Maddie was a pretty woman, probably near to Lark’s own age, with thick chestnut hair tending to unruliness and eyes almost exactly the same color as fine brandy. Until the winter before, according to Mrs. Porter, Maddie had run a general store and post office in a wild place down south called Haven. She’d married Sam O’Ballivan after the whole town burned to the ground, and borne him a son last summer. Lark’s landlady claimed the ranger’s bride could render notes from a spinet that would make an angel weep, but she’d politely refused to play on Sunday mornings at Stone Creek Congregational. Said it was too far to travel, and she had her own ways of honoring the Lord’s Day.

Lark liked Maddie O’Ballivan, though they were little more than acquaintances, but she also envied her—envied her home, her obviously happy marriage and her children. Once, she’d fully expected to have all those things, too.

What a naive little twit she’d been, with a head full of silly dreams and foolish hopes.

“No harm done,” Lark said quietly, smiling back at Maddie. “I’ll give them each an essay to write.”

Maddie laughed, a rich, quiet sound born of some profound and private joy, patting the baby with a gloved hand as she looked up at Lark, her eyes kind but thoughtful. “You’re cold, standing out here. I’ll just untie Ben and Terran’s horses, so they’ll have a way home after school, and be on about my business.”

“I’ll send the boys out to do that,” Lark said, hugging herself against the chill. She hated to see Maddie go—she’d been lonely with only Mrs. Porter and Mai Lee for friends—but she had work to do, and she was shivering.

“Miss Morgan?” Maddie said, when Lark turned to summon Terran and Ben to see to their horses.

“Please,” Lark replied shyly, turning back. “Call me Lark.”

“I will,” Maddie said, pleased. “And of course you’ll call me Maddie. I was wondering if you might like to join Sam and me for supper on Friday evening. You could ride out to the ranch with the boys, after school’s out, or Sam could come and get you in the wagon.”

Lark flushed with pleasure; in Denver, as the wife of a powerful and wealthy man, she’d enjoyed an active social life. In Stone Creek, she was a spinster schoolmarm, and she probably roused plenty of speculation behind closed doors. Since she was a stranger and had all the wrong clothes for her station in life, folks seemed reticent around her. No one invited her anywhere, and she hadn’t thought it proper to attend community dances; she didn’t want the parents of her students thinking she was forward or looking for a husband.

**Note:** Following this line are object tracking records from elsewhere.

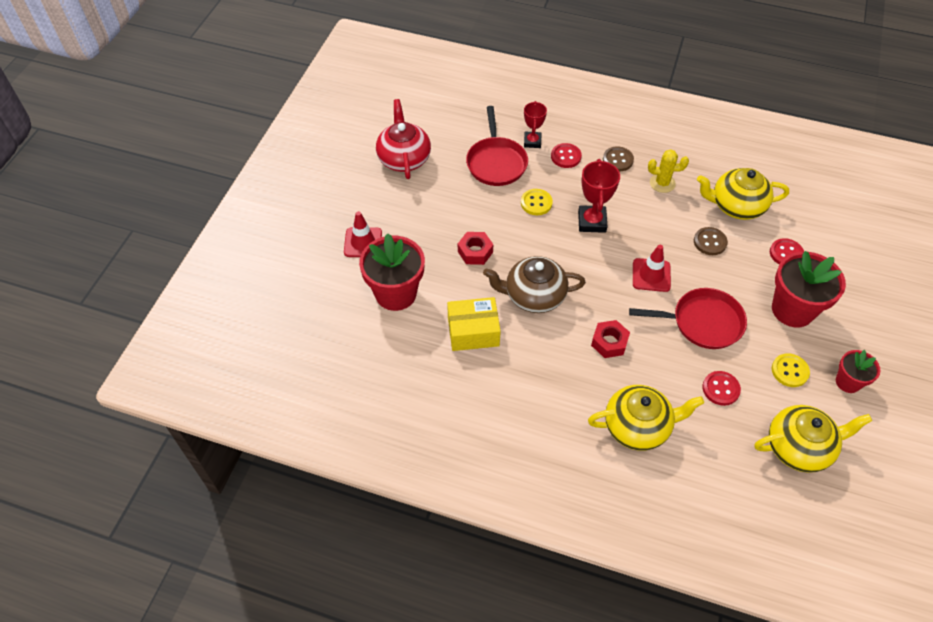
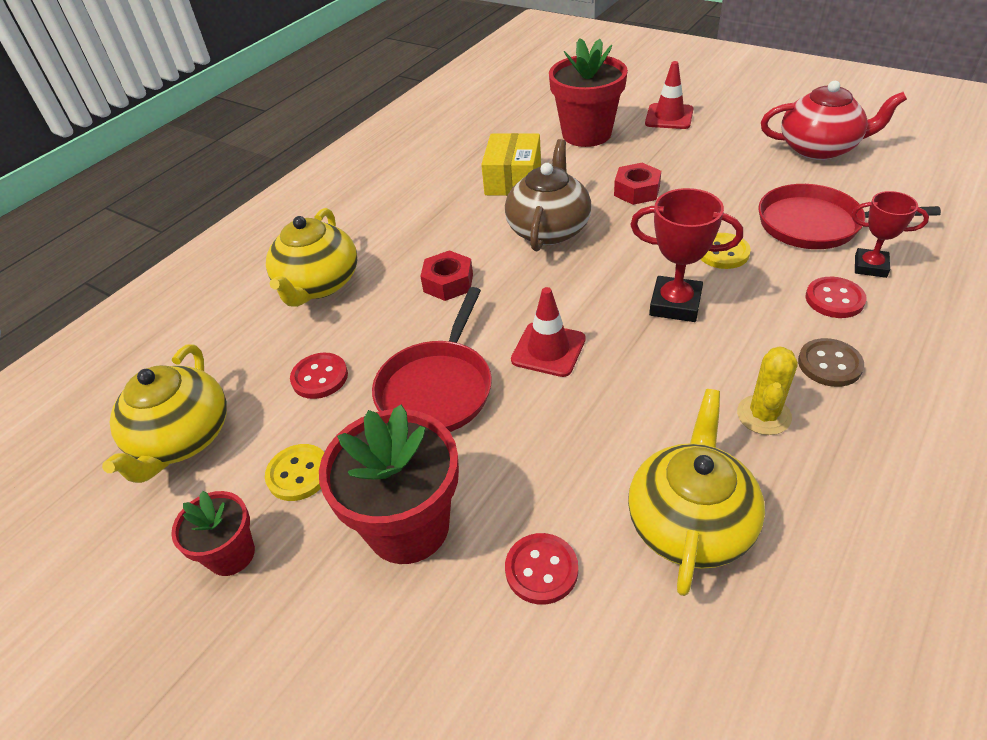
camera: 110 degrees right, 10 degrees down
(710, 242) = (600, 447): brown button -> none

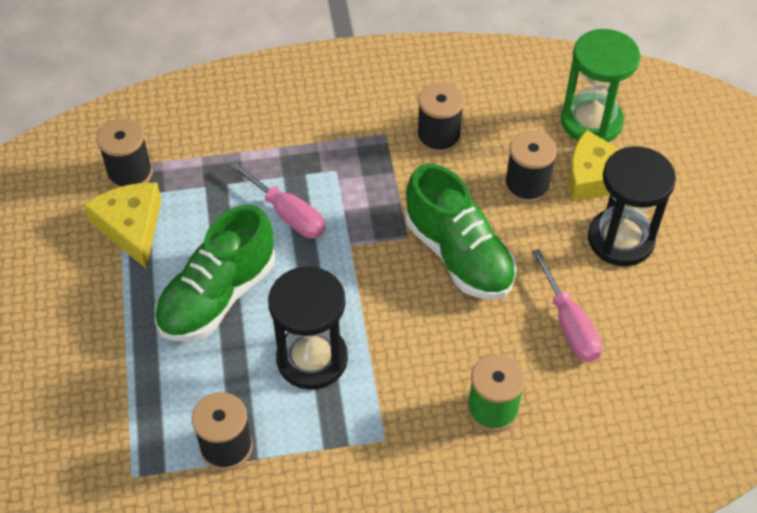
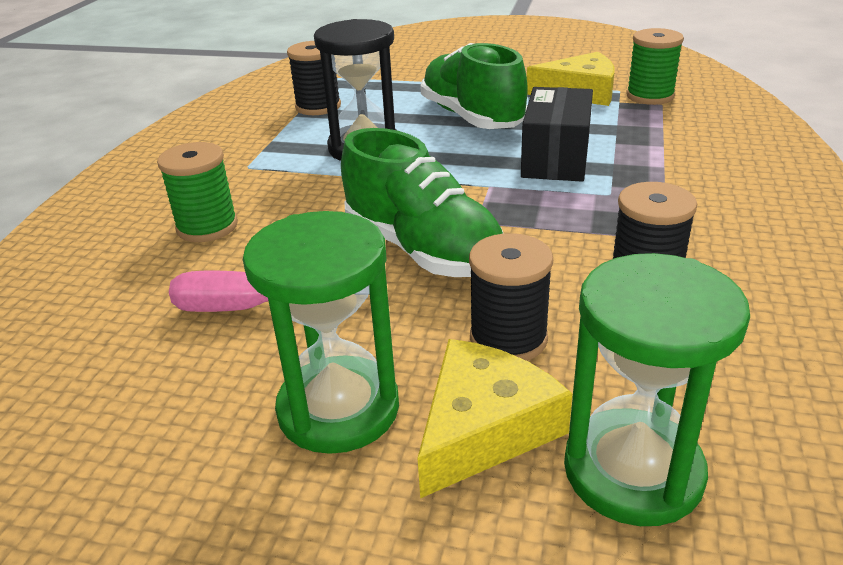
camera: 115 degrees right, 20 degrees down
(130, 173) = (650, 96): black spool -> green spool
(287, 214) = (556, 159): pink screwdriver -> black box
(458, 255) = (423, 250): green shoe -> green shoe turned 120 degrees counterclockwise
(620, 239) = (338, 409): black hourglass -> green hourglass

“I’d like that,” she said. “But I don’t ride.”

Maddie smiled. “I’ll send Sam, then. Go inside now, before you freeze.”

Lark nodded and went back into the schoolhouse. She told Terran and Ben to go out and unhitch their horses, and they scrambled to obey.

“Miss Morgan?” A small hand tugged at the side of her skirt, and she looked down to see Lydia Fairmont holding up a page torn from her writing tablet. “I copied the words off the blackboard. Will you tell me if all my letters are headed whence they ought to go, please?”

* * *

AS AGREED, ROWDY met Sam and the major in the lobby of the small, rustic Territorial Hotel, the only such establishment in Stone Creek, just before nine o’clock that morning. He’d walked over with Pardner from Mrs. Porter’s, having left his horse at the livery stable the night before after returning from Flagstaff.

Both men stood when he entered, Sam looking fit and a little grim, though he had the peaceful eyes of a happily married man. Rowdy had never met the major, only seen him briefly when he’d come to Haven on sad business over a year before.

“Thanks for making the ride up here,” Sam said, sparing a slight smile for Pardner as he and Rowdy shook hands. “Good to know your sidekick is still with you.”